*** Begin section ***
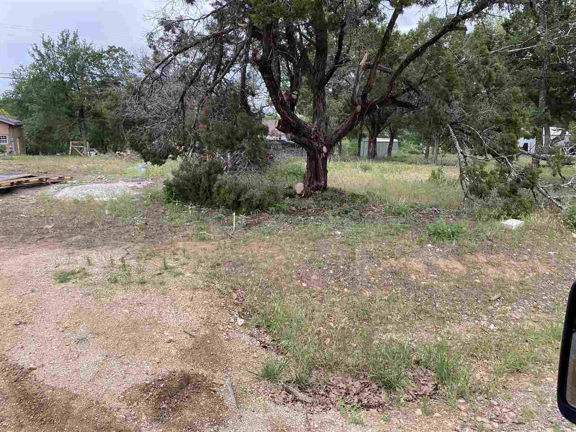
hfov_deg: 67.3
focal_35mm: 26
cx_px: 288
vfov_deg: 53.1
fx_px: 433
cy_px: 216
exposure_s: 1/346
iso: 32
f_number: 1.8
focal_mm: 4.25
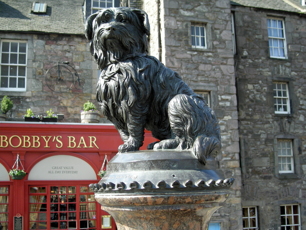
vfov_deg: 32.9
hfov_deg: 42.9
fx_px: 389
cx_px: 153
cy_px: 115
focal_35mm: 44
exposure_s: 1/161
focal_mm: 7.1
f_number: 3.1
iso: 50
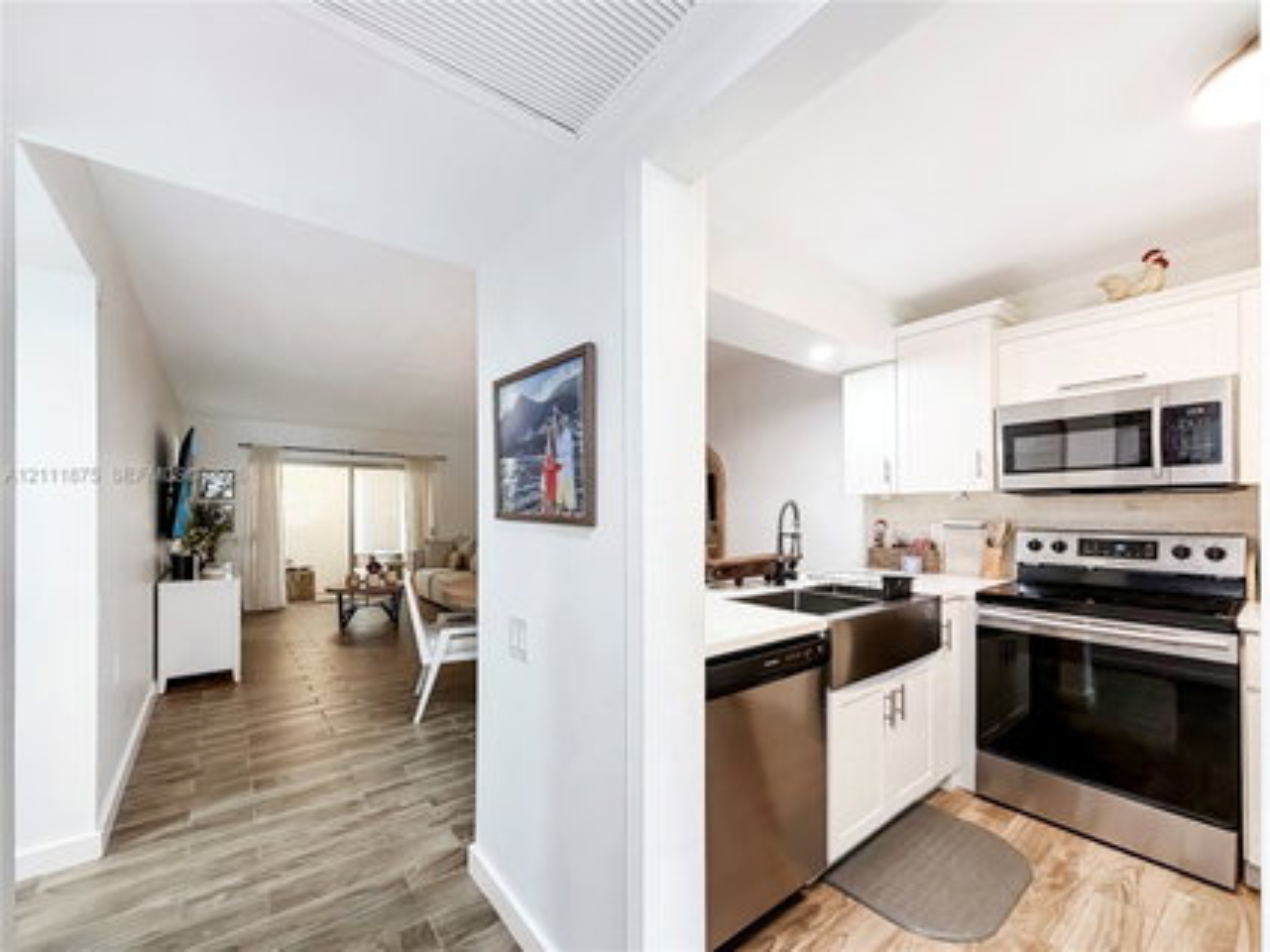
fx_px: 513
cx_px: 635
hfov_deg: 102.1
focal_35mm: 14
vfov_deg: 85.6
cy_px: 476
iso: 250
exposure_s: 1/60
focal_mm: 2.22
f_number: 2.2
*** End section ***
TASK DESCRIPTION> All entries above should be returned exactly, apart from their pictures.

ANSWER SPACE>
hfov_deg: 67.3
focal_35mm: 26
cx_px: 288
vfov_deg: 53.1
fx_px: 433
cy_px: 216
exposure_s: 1/346
iso: 32
f_number: 1.8
focal_mm: 4.25
vfov_deg: 32.9
hfov_deg: 42.9
fx_px: 389
cx_px: 153
cy_px: 115
focal_35mm: 44
exposure_s: 1/161
focal_mm: 7.1
f_number: 3.1
iso: 50
fx_px: 513
cx_px: 635
hfov_deg: 102.1
focal_35mm: 14
vfov_deg: 85.6
cy_px: 476
iso: 250
exposure_s: 1/60
focal_mm: 2.22
f_number: 2.2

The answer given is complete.